Ronald Shurer was awarded the Medal of Honor. On the way, he killed several insurgents from the enemy team. A senior medical sergeant, Shurer sprinted through enemy fire to treat one downed soldier, then dodged more bullets to catch up with members of his unit closest to the fighting. Shurer loaded the wounded soldiers onto the helicopter, took command of his squad and headed back to the fight. After treating the Soldier, Staff Sergeant Shurer began to evacuate the wounded; carrying and lowering them down the sheer mountainside. Medical Start Starting in his military career, Shurer was trained as an Army medic and qualified for the Special Forces. More than 3,520 have been awarded to those serving in the Armed Forces since the Civil War.

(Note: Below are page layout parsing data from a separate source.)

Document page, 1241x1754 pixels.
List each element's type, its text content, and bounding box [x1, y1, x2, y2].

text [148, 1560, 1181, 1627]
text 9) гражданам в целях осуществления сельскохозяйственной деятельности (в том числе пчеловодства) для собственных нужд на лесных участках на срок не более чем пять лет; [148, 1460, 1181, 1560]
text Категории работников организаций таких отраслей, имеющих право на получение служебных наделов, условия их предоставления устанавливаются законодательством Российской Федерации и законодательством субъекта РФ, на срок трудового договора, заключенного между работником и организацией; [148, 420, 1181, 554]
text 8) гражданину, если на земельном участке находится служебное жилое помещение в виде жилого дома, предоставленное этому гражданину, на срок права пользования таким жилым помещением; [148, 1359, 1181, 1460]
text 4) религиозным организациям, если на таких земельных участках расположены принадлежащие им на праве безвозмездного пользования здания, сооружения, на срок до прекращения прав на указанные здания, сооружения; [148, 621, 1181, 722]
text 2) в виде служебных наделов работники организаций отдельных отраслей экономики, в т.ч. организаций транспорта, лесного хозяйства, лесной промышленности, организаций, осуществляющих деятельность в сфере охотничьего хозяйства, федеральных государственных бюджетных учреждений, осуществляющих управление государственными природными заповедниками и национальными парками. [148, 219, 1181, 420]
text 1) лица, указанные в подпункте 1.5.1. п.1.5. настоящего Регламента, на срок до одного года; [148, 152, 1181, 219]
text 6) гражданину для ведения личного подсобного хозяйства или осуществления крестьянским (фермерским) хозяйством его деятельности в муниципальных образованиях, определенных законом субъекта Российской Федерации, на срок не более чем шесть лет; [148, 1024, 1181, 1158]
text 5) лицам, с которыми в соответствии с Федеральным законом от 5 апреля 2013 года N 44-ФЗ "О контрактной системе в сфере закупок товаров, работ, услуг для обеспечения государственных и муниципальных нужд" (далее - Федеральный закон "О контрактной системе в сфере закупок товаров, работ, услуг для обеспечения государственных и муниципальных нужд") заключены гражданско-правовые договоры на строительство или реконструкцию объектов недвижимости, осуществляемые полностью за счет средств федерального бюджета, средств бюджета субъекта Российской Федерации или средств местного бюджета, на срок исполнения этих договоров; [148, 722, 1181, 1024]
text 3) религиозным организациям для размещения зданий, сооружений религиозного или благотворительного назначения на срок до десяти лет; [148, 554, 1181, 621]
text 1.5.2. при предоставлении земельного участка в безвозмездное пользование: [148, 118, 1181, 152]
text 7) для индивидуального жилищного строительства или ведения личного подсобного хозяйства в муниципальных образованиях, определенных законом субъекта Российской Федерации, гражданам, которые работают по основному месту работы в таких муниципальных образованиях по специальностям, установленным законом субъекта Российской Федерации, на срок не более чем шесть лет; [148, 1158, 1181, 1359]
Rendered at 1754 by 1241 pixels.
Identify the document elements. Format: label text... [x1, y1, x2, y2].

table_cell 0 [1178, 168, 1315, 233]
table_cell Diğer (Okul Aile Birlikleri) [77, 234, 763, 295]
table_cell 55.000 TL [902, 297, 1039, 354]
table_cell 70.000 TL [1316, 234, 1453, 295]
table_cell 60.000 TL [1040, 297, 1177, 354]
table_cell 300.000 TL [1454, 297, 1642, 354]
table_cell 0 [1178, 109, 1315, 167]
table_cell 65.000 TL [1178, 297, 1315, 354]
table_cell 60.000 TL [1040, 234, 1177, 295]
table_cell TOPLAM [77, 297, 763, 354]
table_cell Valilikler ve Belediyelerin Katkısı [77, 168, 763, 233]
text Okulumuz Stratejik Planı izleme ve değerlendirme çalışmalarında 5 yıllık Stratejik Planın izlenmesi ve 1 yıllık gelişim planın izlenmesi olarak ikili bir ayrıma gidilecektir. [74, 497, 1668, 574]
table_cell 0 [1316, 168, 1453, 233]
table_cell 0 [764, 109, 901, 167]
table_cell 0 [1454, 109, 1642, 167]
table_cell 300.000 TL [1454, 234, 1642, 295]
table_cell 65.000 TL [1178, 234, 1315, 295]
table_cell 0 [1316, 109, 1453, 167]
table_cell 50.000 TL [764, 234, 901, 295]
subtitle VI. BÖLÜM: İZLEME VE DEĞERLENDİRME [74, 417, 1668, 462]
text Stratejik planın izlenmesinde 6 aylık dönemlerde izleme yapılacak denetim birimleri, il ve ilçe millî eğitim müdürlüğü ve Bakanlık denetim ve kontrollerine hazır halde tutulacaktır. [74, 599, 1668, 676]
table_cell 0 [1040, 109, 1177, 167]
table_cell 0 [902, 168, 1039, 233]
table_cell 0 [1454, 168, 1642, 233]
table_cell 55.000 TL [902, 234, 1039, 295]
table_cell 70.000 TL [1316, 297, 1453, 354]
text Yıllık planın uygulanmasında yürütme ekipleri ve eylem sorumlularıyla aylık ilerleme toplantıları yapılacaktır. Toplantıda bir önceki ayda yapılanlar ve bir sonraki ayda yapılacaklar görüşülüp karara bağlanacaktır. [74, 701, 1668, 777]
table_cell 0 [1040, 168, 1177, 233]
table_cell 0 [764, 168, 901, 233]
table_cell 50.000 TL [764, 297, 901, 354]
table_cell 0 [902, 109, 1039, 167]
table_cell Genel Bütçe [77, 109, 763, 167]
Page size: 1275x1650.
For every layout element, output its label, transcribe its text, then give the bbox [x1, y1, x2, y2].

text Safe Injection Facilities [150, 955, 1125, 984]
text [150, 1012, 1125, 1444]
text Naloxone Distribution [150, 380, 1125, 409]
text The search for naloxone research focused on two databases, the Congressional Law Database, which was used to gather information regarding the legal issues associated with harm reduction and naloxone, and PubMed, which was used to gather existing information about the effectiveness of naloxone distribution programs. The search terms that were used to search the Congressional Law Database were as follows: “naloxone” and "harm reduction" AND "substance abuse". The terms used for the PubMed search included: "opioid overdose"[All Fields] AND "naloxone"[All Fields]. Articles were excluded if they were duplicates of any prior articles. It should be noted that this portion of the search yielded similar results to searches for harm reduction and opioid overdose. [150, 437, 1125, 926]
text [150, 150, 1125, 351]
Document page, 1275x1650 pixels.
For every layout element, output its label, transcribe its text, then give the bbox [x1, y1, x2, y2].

As the assault element moved up a near vertical mountain toward its objective, it was engaged by fierce enemy machine gun, sniper, and rocket -propelled grenade fire. This will be the 2nd Medal of Honor for 3rd Battalion, 3rd Special Forces Group. Shurer noticed a fellow injured soldier and immediately sprinted through enemy fire to treat the downed soldier. Soldiers and 10 injured Afghan commandos until teammates arrived. Map depicting the Operation Commando Wrath insertion point in Shok Valley, April 6, 2008. At one point, he was hit in the helmet by a bullet and shaken up, but not wounded. From November 2007 to May 2008, he was deployed with Combined Joint Special Operations Task Force to pursue Operation Enduring Freedom.
He continued to lead his troops and emplace security elements until it was time to move to the evacuation landing zone for the helicopter. Citation Staff Sergeant Ronald J. Trump will award the Medal of Honor to Ronald J. Further, Shurer found a run of nylon webbing and used it to lower casualties while he physically shielded them from falling debris. Evacuation Shurer also helped evacuate three critically wounded, non-ambulatory teammates down a near-vertical, 60-foot cliff — all while avoiding rounds of enemy gunfire and falling debris caused by numerous air strikes.